## PROBLEM TO SOLVE
Repeat nothing but the lines below running from the one containing "hfov_deg: 6.1" to the one containing "f_number: 11". Keep both end lines.

==============================

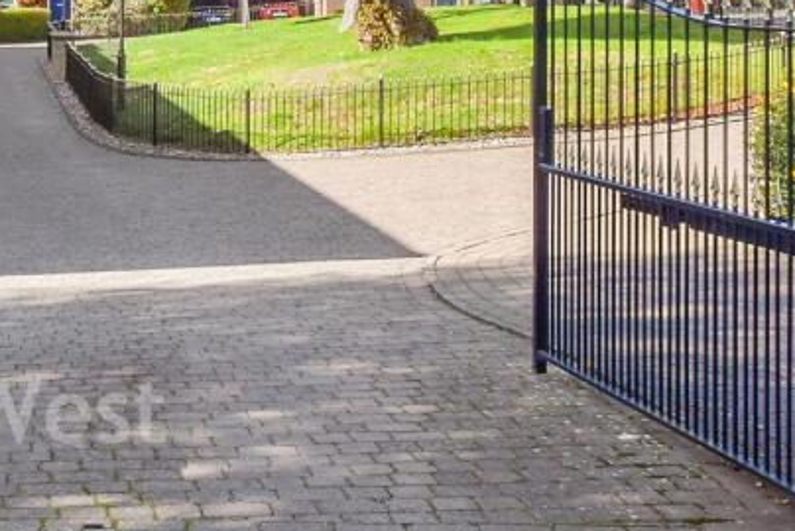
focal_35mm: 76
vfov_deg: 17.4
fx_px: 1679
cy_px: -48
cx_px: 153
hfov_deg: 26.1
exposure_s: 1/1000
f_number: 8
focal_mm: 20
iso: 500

==============================

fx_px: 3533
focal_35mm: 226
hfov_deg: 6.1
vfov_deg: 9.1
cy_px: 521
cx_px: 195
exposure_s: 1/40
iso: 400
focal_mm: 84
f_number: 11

==============================

## RESPONSE TO THE TASK
hfov_deg: 6.1
vfov_deg: 9.1
cy_px: 521
cx_px: 195
exposure_s: 1/40
iso: 400
focal_mm: 84
f_number: 11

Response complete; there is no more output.